**WHAT YOU SHOULD DO**
Answer these questions from the extract on the HWB and stress claims:
(a) Besides injury, what will victims have to prove about their boss under the HWB?
(b) In which state does Kovac outline how workers comp decisions lean on these issues?
(c) What is the first necessary element of a stress claim?

═══ EXTRACT TO READ ═══

If/when the HWB passes it has built into it this same requirement.  In addition, the HWB will require victims to find a way over one more hurdle.  Besides injury, victims will have to prove that their boss acted with malice and intentionally targeted them. Only then will victims be able to meet their bully in a courtroom.

How will courts determine issues about pre-existing conditions and individual sensitivity to stress?  Below Kovac outlines the way workers comp decisions lean on these issues in NJ: (Additional information on filing NJ workers comp claims is included in the full article):

Three Necessary Elements of a Stress Claim

1. Proof of objectively stressful work conditions which the worker reacts to in a stressful manner.

═══ SOURCE MATERIAL ═══

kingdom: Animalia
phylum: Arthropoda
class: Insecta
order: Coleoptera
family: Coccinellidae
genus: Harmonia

═══

**SOLUTION TO THIS PROBLEM**
(a) That their boss acted with malice and intentionally targeted them.
(b) NJ.
(c) Proof of objectively stressful work conditions which the worker reacts to in a stressful manner.